• Excerpt to read:
•••••

The ancestry of every bird alive today can be traced back to a single “Founding Feathered Father” that lived in South America 95 million years ago, according to a new study.
The common ancestor of living birds, described in the journal Science Advances, likely lived much later than previously estimated. Prior reports suggested that the founding bird lived up to 170 million years ago during the Jurassic Period.
Dinosaurs (that didn’t evolve into birds) were still prevalent in South America 95 million years ago, yet the Founding Feathered Father would have been a standout.
“This ancestor would have looked like a bird, not like a dinosaur, and might have been capable of full flight, like many other birds from the Late Cretaceous,” co-author Joel Cracraft of the American Museum of Natural History’s Department of Ornithology told Discovery News.
The “many other birds” he mentioned went extinct, however, with just the one South American species being a direct ancestor of today’s birds.
For the study, Cracraft and colleague Santiago Claramunt, also from the AMNH, estimated the age of modern birds using molecular clocks calibrated with information obtained from 130 fossils representing all major bird families.
While the genetic data strongly indicates when and where the bird ancestor lived, the precise identity of this species remains a great mystery, even with the new evidence.
“There are no good candidates for this common ancestor of modern birds,” Cracraft said. “The avian fossil record of the Late Cretaceous of South America and West Antarctica is poor and fragmentary.”
The researchers were, however, able to determine that the common ancestor lived in South America for at least 25 million years before major changes started to occur. Different species began to rapidly originate from the Founding Feathered Father. This branching off of species is known to biologists as diversification.
“Rapid diversification around 66 million years ago has been interpreted as the effect of empty ecological niches left by the mass extinction (which killed off the dinosaurs and many other animals),” Claramunt said. “But our results show that rapid diversification began before the mass extinction event and coinciding with a long-term cooling trend at the end of the Cretaceous.”

•••••

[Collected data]

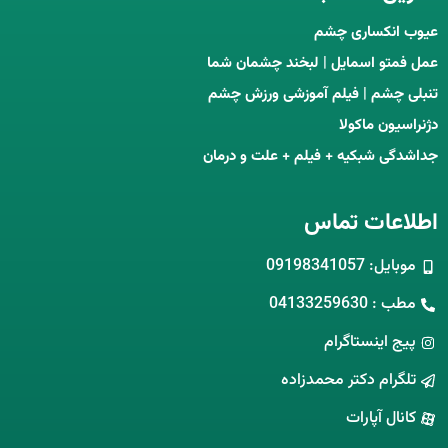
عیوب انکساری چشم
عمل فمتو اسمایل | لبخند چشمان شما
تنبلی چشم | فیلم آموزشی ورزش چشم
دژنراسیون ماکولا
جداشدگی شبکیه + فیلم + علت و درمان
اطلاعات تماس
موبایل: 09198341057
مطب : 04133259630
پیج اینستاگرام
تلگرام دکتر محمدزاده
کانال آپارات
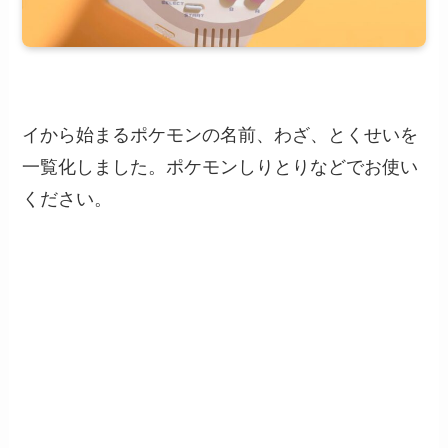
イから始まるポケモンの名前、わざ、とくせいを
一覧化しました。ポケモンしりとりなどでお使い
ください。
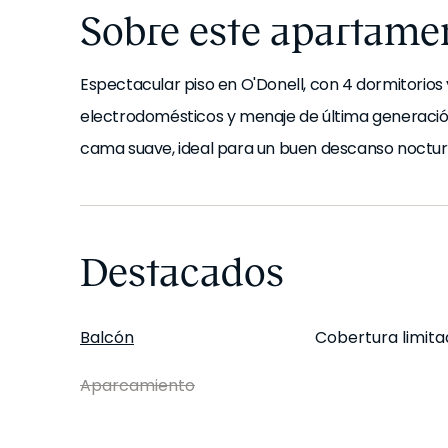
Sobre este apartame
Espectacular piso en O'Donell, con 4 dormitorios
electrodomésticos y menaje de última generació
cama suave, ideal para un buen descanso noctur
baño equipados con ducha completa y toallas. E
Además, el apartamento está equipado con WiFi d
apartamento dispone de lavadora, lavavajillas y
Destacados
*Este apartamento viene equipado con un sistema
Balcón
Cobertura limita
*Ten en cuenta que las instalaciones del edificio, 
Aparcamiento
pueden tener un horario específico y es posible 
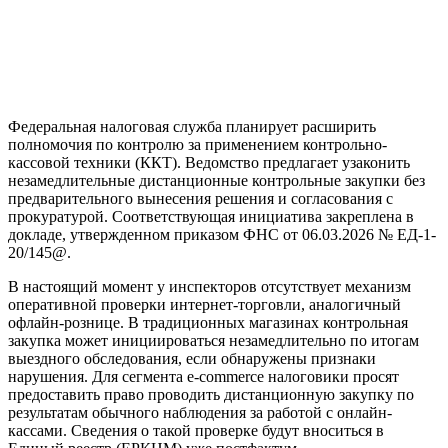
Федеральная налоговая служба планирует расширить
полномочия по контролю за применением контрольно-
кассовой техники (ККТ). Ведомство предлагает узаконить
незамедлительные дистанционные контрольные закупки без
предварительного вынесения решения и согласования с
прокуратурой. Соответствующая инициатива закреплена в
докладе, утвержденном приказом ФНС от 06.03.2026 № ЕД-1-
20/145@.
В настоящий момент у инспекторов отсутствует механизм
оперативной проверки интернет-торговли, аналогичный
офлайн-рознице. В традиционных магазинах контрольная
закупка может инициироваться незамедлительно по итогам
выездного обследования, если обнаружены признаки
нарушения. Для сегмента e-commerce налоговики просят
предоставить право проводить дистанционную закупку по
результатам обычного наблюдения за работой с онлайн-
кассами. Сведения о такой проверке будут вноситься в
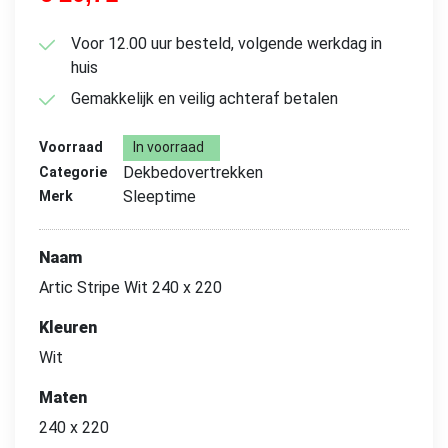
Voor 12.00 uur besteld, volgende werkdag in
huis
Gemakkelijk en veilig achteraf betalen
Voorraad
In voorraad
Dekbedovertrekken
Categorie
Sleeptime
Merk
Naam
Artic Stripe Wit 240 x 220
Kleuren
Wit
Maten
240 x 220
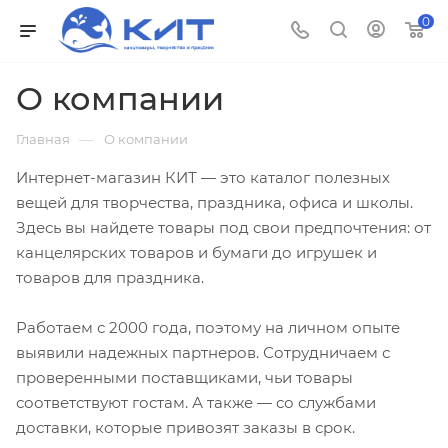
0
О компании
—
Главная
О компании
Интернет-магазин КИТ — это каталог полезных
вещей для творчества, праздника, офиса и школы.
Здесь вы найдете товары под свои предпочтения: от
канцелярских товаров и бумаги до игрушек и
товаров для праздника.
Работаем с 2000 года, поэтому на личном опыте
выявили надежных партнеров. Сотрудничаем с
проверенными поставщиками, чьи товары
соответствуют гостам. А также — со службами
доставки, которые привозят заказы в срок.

•••••

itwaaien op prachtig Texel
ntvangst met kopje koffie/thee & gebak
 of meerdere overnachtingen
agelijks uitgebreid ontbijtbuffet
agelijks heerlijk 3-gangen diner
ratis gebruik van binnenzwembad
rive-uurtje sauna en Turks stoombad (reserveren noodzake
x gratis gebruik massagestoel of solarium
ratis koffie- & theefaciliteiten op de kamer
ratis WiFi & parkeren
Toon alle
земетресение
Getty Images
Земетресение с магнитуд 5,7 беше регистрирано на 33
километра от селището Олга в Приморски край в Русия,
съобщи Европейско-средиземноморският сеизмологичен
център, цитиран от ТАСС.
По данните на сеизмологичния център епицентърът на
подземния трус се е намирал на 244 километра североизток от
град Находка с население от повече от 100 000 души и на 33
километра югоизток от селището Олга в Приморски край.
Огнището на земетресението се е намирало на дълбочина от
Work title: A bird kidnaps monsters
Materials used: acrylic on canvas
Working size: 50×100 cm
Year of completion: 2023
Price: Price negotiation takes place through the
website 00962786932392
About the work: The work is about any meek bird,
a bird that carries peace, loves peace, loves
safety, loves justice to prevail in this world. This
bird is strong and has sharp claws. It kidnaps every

•••••

• Your tasks:
1 > In the bird ancestry article, rewrite the passage from "While the genetic" up to and including "biologists as diversification.", substituting "shared ancestor" for "common ancestor".
2 > Answer these questions using the bird ancestry article.
(a) Where did the common ancestor of living birds live, and how many million years ago?
(b) How many fossils supplied the information used to calibrate the molecular clocks?
(c) What trend coincided with the start of rapid diversification, according to the results?

• Results of the tasks:
1 >
While the genetic data strongly indicates when and where the bird ancestor lived, the precise identity of this species remains a great mystery, even with the new evidence.
“There are no good candidates for this shared ancestor of modern birds,” Cracraft said. “The avian fossil record of the Late Cretaceous of South America and West Antarctica is poor and fragmentary.”
The researchers were, however, able to determine that the shared ancestor lived in South America for at least 25 million years before major changes started to occur. Different species began to rapidly originate from the Founding Feathered Father. This branching off of species is known to biologists as diversification.

2 >
(a) In South America, 95 million years ago.
(b) 130 fossils.
(c) A long-term cooling trend at the end of the Cretaceous.